Answer
See below:
Work Step by Step
Consider the provided limit notation, $\underset{x\to 2}{\mathop{\lim }}\,\left( {{x}^{2}}-1 \right)$ .
In making the table, choose the value of x close to 2 from the left and from the right as x approaches 2.
As x approaches 2 from the left, arbitrarily start with $ x=1.99$.
Then select two additional values of x that are closer to 2, but still less than 2; we choose 1.999 and 1.9999.

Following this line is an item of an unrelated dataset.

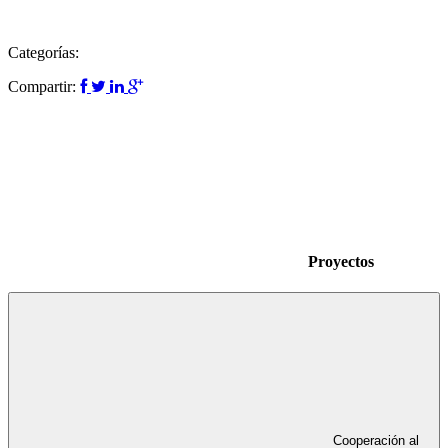
Categorías:
Compartir:
Proyectos
Cooperación al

Evaluate f at each chosen value of x to obtain the corresponding values of $ f\left( x \right)$.
At $ x=1.99$,
Substitute, $ x=1.99$ in the provided limit notation, $\underset{x\to 2}{\mathop{\lim }}\,\left( {{x}^{2}}-1 \right)$.
Therefore,
$\begin{align}
& \underset{x\to 1.99}{\mathop{\lim }}\,\left( {{x}^{2}}-1 \right)=\left( {{\left( 1.99 \right)}^{2}}-1 \right) \\
& =\left( 3.9601-1 \right) \\
& =2.9601
\end{align}$
Now, at $ x=1.999$
Substitute, $ x=1.999$ in the provided limit notation, $\underset{x\to 2}{\mathop{\lim }}\,\left( {{x}^{2}}-1 \right)$.
$\begin{align}
& \underset{x\to 1.999}{\mathop{\lim }}\,\left( {{x}^{2}}-1 \right)=\left( {{\left( 1.999 \right)}^{2}}-1 \right) \\
& =\left( 3.9960-1 \right) \\
& =2.9960
\end{align}$
At $ x=1.9999$
Substitute, $ x=1.9999$ in the provided limit notation, $\underset{x\to 2}{\mathop{\lim }}\,\left( {{x}^{2}}-1 \right)$.
$\begin{align}
& \underset{x\to 1.9999}{\mathop{\lim }}\,\left( {{x}^{2}}-1 \right)=\left( {{\left( 1.9999 \right)}^{2}}-1 \right) \\
& =\left( 3.9996-1 \right) \\
& =2.9996
\end{align}$
Now, as x approaches 2 from the right, arbitrarily start with $ x=2.01$.
Then select two additional values of x that are closer to 2, but still greater than 2; we choose 2.001 and 2.0001.
At $ x=2.01$
Substitute, $ x=2.01$ in the provided limit notation, $\underset{x\to 2}{\mathop{\lim }}\,\left( {{x}^{2}}-1 \right)$
$\begin{align}
& \underset{x\to 2.01}{\mathop{\lim }}\,\left( {{x}^{2}}-1 \right)=\left( {{\left( 2.01 \right)}^{2}}-1 \right) \\
& =\left( 4.0401-1 \right) \\
& =3.0401
\end{align}$
Now, at $ x=2.001$
Substitute, $ x=2.001$ in the provided limit notation, $\underset{x\to 2}{\mathop{\lim }}\,\left( {{x}^{2}}-1 \right)$
Therefore,
$\begin{align}
& \underset{x\to 2.001}{\mathop{\lim }}\,\left( {{x}^{2}}-1 \right)=\left( {{\left( 2.001 \right)}^{2}}-1 \right) \\
& =\left( 4.0040-1 \right) \\
& =3.0040
\end{align}$
At $ x=2.0001$
Substitute, $ x=2.0001$ in the provided limit notation, $\underset{x\to 2}{\mathop{\lim }}\,\left( {{x}^{2}}-1 \right)$
$\begin{align}
& \underset{x\to 2.0001}{\mathop{\lim }}\,\left( {{x}^{2}}-1 \right)=\left( {{\left( 2.0001 \right)}^{2}}-1 \right) \\
& =\left( 4.0004-1 \right) \\
& =3.0004
\end{align}$
The limit of $\left( {{x}^{2}}-1 \right)$ as x approaches 2 equals the number 3.